Personal information
- Date of birth: 6 June 1995 (age 30)
- Place of birth: Regensburg, Germany
- Height: 1.82 m (6 ft 0 in)
- Position: Forward

Team information
- Current team: SV Fortuna Regensburg
- Number: 10

Youth career
- 2002–2006: FC Mintraching
- 2006–2011: Jahn Regensburg
- 2011–2014: Greuther Fürth

Senior career*
- Years: Team / Apps / (Gls)
- 2014–2015: Greuther Fürth II / 14 / (2)
- 2015–2020: Jahn Regensburg II / 35 / (7)
- 2015–2020: Jahn Regensburg / 12 / (0)
- 2018–2019: → FSV Zwickau (loan) / 20 / (2)
- 2019–2020: → VfR Aalen (loan) / 17 / (4)
- 2020–2021: VfR Aalen / 30 / (3)
- 2021–2024: SV Donaustauf / 76 / (23)
- 2024–: SV Fortuna Regensburg / 29 / (7)

Managerial career
- 2023–2024: SV Donaustauf (caretaker)

= Kevin Hoffmann =

German footballer (born 1995)

Kevin Hoffmann (born 6 June 1995) is a German professional footballer who plays as a forward for Bayernliga club SV Fortuna Regensburg.

For the 2018–19 season, he was loaned out to FSV Zwickau.

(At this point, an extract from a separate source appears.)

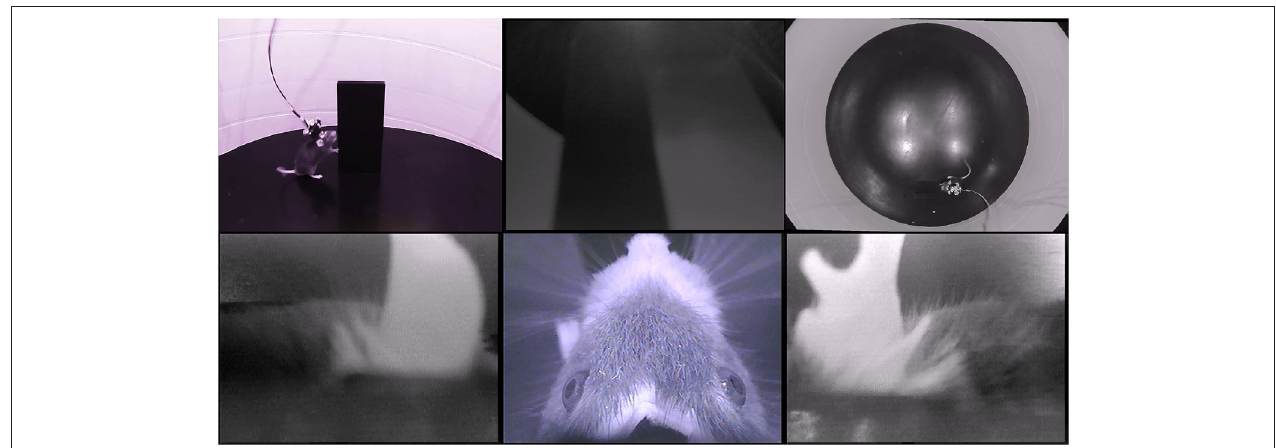
FIGURE 1 | Example data from the four-camera headset. An example frame from Supplementary Video 1 , showing the webcam views of a mouse exploring an open arena, from the side (top left) and above (top right), and the video signals from the four-camera headstage-integrated headset: left ear camera (bottom left), right ear camera (bottom right), overhead camera (bottom middle), and forward-facing camera (top middle). Note that the overhead camera video signal is of higher quality than the front-facing or ear-facing videos, due to their filtering.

The season after, he was loaned out again, this time to VfR Aalen.

After another season in Aalen, VfR Aalen left the club in the summer of 2021 and joined Bayernliga club SV Donaustauf. From August 2023, he served as player-manager there, but resigned from his coaching position in January 2024. In the summer of 2024, he joined league rivals SV Fortuna Regensburg.